The reason this distinction matters at the leadership level is that elimination is impossible and many teams are spending budget chasing it anyway. Engineering hours go into prompt-tuning, into custom fine-tunes, into model evaluation harnesses that measure whether the model gets the right answer 94% of the time instead of 91%. Those investments can be useful, but they do not solve the problem. A model that is right 99% of the time is still wrong 1% of the time, and 1% of an unbounded production traffic stream is a stack of incidents. No amount of accuracy improvement reduces the model's variance to zero, and so no amount of accuracy improvement obviates the need for the validation layer. The leverage is not in pushing the model's accuracy up. It is in building the deterministic layer that makes the model's residual error someone else's problem — caught at the gate, never shipped.
This reframes the question every leadership team eventually asks: "is our AI accurate enough to ship?" The honest answer is that the model's accuracy is the wrong measurement. The right measurement is whether the system around the model converts the model's output into reliable production behavior. A 91% accurate model inside a robust harness produces a deterministic, auditable, regenerable system. A 99% accurate model with no harness produces a system that fails in production 1% of the time and silently corrupts the other 99% with no audit trail. The accuracy delta does not predict the reliability delta. The harness does.

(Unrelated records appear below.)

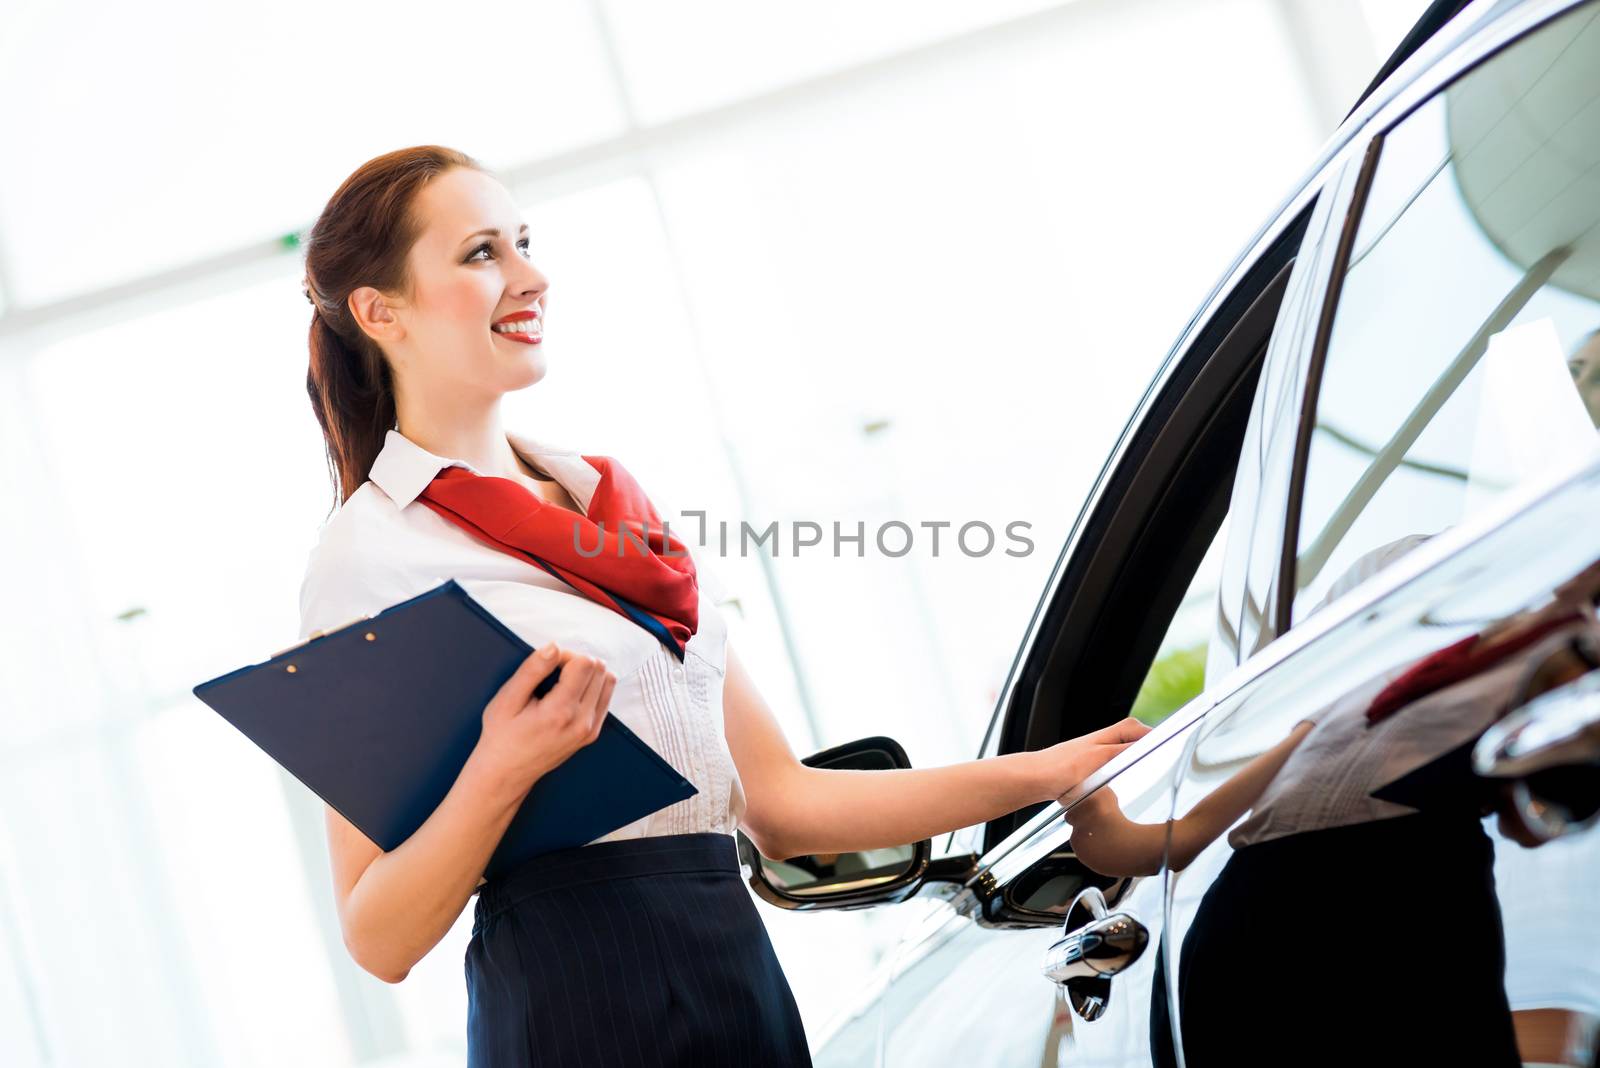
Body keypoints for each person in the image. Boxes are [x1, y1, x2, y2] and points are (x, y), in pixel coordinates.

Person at [294, 145, 1150, 1068]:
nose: (531, 275)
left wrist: (1047, 773)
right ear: (383, 313)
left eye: (525, 242)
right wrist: (505, 765)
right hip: (573, 996)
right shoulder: (370, 558)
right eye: (481, 254)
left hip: (732, 963)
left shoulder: (615, 509)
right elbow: (377, 936)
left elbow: (781, 802)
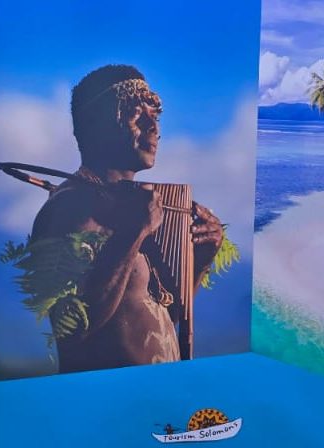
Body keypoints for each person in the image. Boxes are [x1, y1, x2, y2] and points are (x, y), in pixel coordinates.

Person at [27, 64, 224, 373]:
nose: (154, 128)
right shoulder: (69, 208)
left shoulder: (135, 205)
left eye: (155, 117)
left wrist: (199, 259)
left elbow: (160, 314)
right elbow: (71, 332)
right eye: (137, 115)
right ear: (99, 124)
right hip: (107, 401)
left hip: (151, 400)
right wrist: (131, 234)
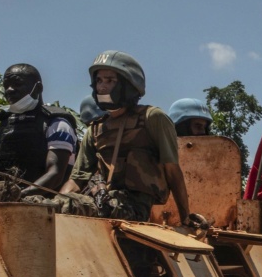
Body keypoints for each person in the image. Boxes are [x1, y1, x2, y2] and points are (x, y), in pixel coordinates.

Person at [60, 51, 195, 226]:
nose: (102, 87)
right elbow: (77, 178)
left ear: (128, 85)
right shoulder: (95, 129)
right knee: (45, 204)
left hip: (134, 208)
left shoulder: (152, 118)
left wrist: (186, 218)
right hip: (102, 201)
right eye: (99, 80)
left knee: (78, 207)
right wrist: (58, 202)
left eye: (110, 80)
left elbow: (172, 170)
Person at [0, 64, 78, 201]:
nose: (10, 90)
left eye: (17, 84)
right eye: (6, 86)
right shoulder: (5, 125)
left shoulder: (56, 123)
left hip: (49, 209)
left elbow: (55, 174)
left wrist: (20, 196)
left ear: (38, 88)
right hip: (6, 205)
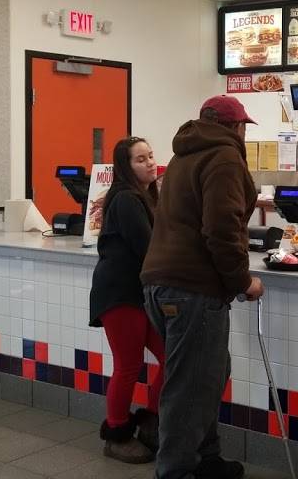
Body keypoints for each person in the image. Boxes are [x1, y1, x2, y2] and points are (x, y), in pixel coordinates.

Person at [141, 95, 264, 479]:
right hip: (192, 289)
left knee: (208, 374)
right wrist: (243, 281)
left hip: (160, 285)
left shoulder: (183, 155)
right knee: (191, 386)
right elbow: (221, 229)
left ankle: (205, 459)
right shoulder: (225, 157)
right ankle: (174, 471)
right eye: (243, 127)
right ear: (235, 127)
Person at [90, 136, 165, 463]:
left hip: (139, 292)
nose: (150, 163)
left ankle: (151, 422)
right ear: (126, 166)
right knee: (128, 365)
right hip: (120, 293)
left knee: (171, 357)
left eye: (150, 156)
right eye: (140, 159)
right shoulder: (125, 199)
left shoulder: (146, 196)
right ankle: (117, 435)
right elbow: (149, 248)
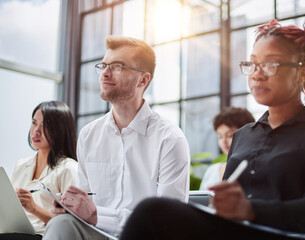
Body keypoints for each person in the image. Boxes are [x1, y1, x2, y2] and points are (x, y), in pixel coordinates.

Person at [119, 19, 305, 240]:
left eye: (270, 64)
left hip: (289, 235)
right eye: (252, 64)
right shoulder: (243, 135)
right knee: (156, 214)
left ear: (300, 72)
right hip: (236, 232)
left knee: (153, 212)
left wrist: (251, 210)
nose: (257, 74)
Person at [42, 36, 190, 240]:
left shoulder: (170, 139)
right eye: (103, 65)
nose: (105, 73)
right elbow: (86, 205)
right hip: (96, 234)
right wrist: (74, 209)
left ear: (143, 79)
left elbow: (167, 223)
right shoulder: (89, 135)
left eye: (117, 66)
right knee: (61, 223)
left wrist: (96, 216)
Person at [0, 101, 78, 240]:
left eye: (45, 126)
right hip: (14, 232)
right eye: (34, 123)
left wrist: (34, 208)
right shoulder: (21, 165)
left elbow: (71, 225)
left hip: (44, 235)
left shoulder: (69, 169)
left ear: (60, 130)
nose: (36, 131)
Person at [200, 107, 254, 190]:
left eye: (230, 135)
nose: (224, 142)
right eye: (220, 137)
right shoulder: (212, 170)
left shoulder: (255, 170)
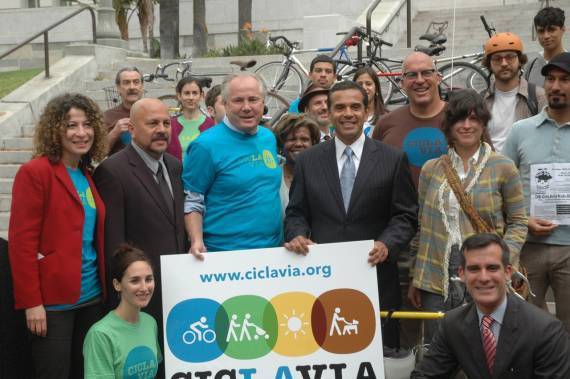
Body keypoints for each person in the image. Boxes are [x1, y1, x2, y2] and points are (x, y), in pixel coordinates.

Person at [284, 81, 418, 348]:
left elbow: (406, 216)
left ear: (367, 111)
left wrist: (387, 243)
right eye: (340, 107)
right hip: (322, 279)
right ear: (330, 112)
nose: (348, 114)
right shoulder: (308, 160)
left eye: (355, 107)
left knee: (379, 355)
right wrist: (298, 235)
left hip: (376, 278)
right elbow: (296, 213)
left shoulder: (393, 159)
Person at [409, 88, 527, 342]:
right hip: (435, 274)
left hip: (483, 272)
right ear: (448, 126)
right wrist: (415, 277)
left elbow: (518, 222)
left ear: (483, 123)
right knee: (438, 346)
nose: (466, 125)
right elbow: (422, 227)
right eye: (460, 119)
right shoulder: (432, 169)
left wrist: (501, 259)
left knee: (485, 347)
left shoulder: (502, 166)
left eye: (474, 118)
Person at [8, 93, 108, 378]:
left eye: (87, 125)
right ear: (55, 129)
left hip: (91, 298)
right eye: (71, 126)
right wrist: (32, 303)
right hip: (52, 304)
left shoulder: (86, 173)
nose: (81, 133)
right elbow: (21, 244)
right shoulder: (35, 172)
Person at [93, 98, 186, 377]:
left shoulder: (174, 166)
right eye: (152, 123)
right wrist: (124, 297)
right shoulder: (113, 171)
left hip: (176, 292)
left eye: (166, 123)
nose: (161, 129)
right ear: (131, 129)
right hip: (140, 297)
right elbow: (114, 244)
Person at [411, 233, 570, 379]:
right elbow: (424, 375)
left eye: (492, 268)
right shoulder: (452, 324)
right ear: (462, 274)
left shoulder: (546, 330)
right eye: (474, 269)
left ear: (508, 272)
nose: (484, 277)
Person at [504, 52, 570, 333]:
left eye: (565, 80)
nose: (556, 86)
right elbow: (501, 185)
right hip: (528, 246)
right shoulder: (520, 131)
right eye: (551, 79)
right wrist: (523, 221)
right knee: (522, 326)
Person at [184, 73, 283, 257]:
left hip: (274, 254)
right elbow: (193, 200)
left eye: (253, 99)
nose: (247, 107)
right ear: (226, 104)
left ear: (263, 103)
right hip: (227, 258)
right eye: (238, 100)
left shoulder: (267, 137)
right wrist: (196, 241)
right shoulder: (205, 146)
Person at [83, 244, 161, 379]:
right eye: (135, 281)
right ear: (117, 284)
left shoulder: (150, 322)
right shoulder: (100, 335)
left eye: (148, 279)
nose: (144, 287)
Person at [372, 52, 448, 187]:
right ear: (402, 83)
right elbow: (373, 175)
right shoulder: (385, 124)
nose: (419, 80)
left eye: (426, 73)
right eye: (411, 75)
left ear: (438, 77)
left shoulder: (463, 119)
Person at [481, 32, 546, 152]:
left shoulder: (539, 96)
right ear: (489, 64)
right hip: (491, 167)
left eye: (510, 57)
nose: (504, 63)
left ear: (520, 60)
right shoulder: (481, 100)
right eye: (497, 59)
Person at [273, 113, 320, 212]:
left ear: (313, 143)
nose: (298, 144)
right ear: (281, 144)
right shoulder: (273, 176)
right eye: (292, 139)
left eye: (305, 139)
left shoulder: (324, 175)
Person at [166, 76, 215, 161]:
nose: (191, 98)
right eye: (187, 93)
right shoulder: (170, 125)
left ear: (201, 95)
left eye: (195, 93)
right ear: (179, 96)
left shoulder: (210, 125)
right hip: (177, 173)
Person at [104, 67, 144, 156]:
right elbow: (99, 154)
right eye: (126, 83)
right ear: (118, 88)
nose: (132, 87)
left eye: (136, 82)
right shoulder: (108, 116)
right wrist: (115, 132)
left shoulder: (153, 112)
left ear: (142, 86)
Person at [525, 7, 567, 87]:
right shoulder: (531, 66)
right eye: (541, 31)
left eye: (551, 29)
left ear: (563, 29)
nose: (546, 36)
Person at [353, 66, 388, 137]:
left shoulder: (387, 118)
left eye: (368, 84)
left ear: (377, 89)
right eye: (359, 84)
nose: (364, 88)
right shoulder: (347, 116)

What this asks of the leadership team
The hard part of this conversation is that the harness is invisible from outside engineering. The procurement spend on the model is visible — a budget line, a vendor relationship, a slide for the board. The harness investment is engineering hours. It does not show up on a tool-adoption dashboard. It is the time spent writing specifications that did not previously exist, building validation pipelines for outputs that previously went unchecked, and replacing imperative orchestration scripts with declarative graphs. None of those line items survive a one-line summary, and all of them determine whether AI changes the economics of the work or just adds a vendor invoice.
The asymmetry is uncomfortable. The visible spend produces a demo. The invisible spend produces a shipping system. Boards that have not yet developed the literacy to distinguish them will reward the demo and underfund the harness, because the demo is legible and the harness is not. The leadership move is to make the harness legible — to name the validation pipeline as a first-class engineering artifact with its own roadmap, budget, and accountability. The teams that have done this are the ones whose AI work shows up as throughput in production. The teams that have not are the ones whose AI work shows up as a Q3 presentation and a Q4 retraction.
There is no shortcut. The model is available to everyone, and so the model is not where the differentiation lives. The harness is where the differentiation lives, because the harness is what determines whether the model's output can be trusted, regenerated, and shipped. Containment is engineering work. Engineering work is what produces reliable systems. The next-generation model will be more capable, and more capable means it will produce better output inside a harness and marginally better demos outside one. The relative position of harnessed and unharnessed teams will widen, not narrow, as the models improve.
Stop treating AI output as something to admire. Start treating it as something to verify.
Are you still shipping AI output without checking it?